■ What is needed
In this exercise, every entry below is to be reproduced word for word.

■ Source material
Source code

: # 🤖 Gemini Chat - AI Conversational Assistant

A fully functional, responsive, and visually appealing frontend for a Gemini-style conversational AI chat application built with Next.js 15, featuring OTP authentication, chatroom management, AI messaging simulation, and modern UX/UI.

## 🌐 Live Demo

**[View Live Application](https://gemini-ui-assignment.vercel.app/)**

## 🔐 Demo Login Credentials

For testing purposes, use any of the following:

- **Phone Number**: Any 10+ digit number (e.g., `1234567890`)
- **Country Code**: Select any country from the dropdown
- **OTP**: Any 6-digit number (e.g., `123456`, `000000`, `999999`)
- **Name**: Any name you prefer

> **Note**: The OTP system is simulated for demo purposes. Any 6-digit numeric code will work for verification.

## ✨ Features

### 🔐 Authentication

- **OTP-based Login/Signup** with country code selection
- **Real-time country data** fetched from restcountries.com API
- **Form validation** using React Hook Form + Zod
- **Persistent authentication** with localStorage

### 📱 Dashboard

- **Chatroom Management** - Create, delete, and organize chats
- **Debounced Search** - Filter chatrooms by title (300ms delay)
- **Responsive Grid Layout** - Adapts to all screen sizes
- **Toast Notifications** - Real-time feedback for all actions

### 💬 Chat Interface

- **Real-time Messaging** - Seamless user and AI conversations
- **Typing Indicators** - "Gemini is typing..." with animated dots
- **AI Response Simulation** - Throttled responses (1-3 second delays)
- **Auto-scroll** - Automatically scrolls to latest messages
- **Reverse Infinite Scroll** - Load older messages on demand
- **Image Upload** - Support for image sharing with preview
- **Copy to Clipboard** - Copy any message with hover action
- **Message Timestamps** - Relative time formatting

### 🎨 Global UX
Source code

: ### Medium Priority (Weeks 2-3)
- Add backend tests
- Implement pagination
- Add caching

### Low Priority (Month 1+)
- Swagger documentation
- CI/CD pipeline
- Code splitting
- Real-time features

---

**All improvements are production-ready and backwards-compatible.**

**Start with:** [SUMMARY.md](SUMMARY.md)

■ Solution to this task
Source code

: # 🤖 Gemini Chat - AI Conversational Assistant

A fully functional, responsive, and visually appealing frontend for a Gemini-style conversational AI chat application built with Next.js 15, featuring OTP authentication, chatroom management, AI messaging simulation, and modern UX/UI.

## 🌐 Live Demo

**[View Live Application](https://gemini-ui-assignment.vercel.app/)**

## 🔐 Demo Login Credentials

For testing purposes, use any of the following:

- **Phone Number**: Any 10+ digit number (e.g., `1234567890`)
- **Country Code**: Select any country from the dropdown
- **OTP**: Any 6-digit number (e.g., `123456`, `000000`, `999999`)
- **Name**: Any name you prefer

> **Note**: The OTP system is simulated for demo purposes. Any 6-digit numeric code will work for verification.

## ✨ Features

### 🔐 Authentication

- **OTP-based Login/Signup** with country code selection
- **Real-time country data** fetched from restcountries.com API
- **Form validation** using React Hook Form + Zod
- **Persistent authentication** with localStorage

### 📱 Dashboard

- **Chatroom Management** - Create, delete, and organize chats
- **Debounced Search** - Filter chatrooms by title (300ms delay)
- **Responsive Grid Layout** - Adapts to all screen sizes
- **Toast Notifications** - Real-time feedback for all actions

### 💬 Chat Interface

- **Real-time Messaging** - Seamless user and AI conversations
- **Typing Indicators** - "Gemini is typing..." with animated dots
- **AI Response Simulation** - Throttled responses (1-3 second delays)
- **Auto-scroll** - Automatically scrolls to latest messages
- **Reverse Infinite Scroll** - Load older messages on demand
- **Image Upload** - Support for image sharing with preview
- **Copy to Clipboard** - Copy any message with hover action
- **Message Timestamps** - Relative time formatting

### 🎨 Global UX
Source code

: ### Medium Priority (Weeks 2-3)
- Add backend tests
- Implement pagination
- Add caching

### Low Priority (Month 1+)
- Swagger documentation
- CI/CD pipeline
- Code splitting
- Real-time features

---

**All improvements are production-ready and backwards-compatible.**

**Start with:** [SUMMARY.md](SUMMARY.md)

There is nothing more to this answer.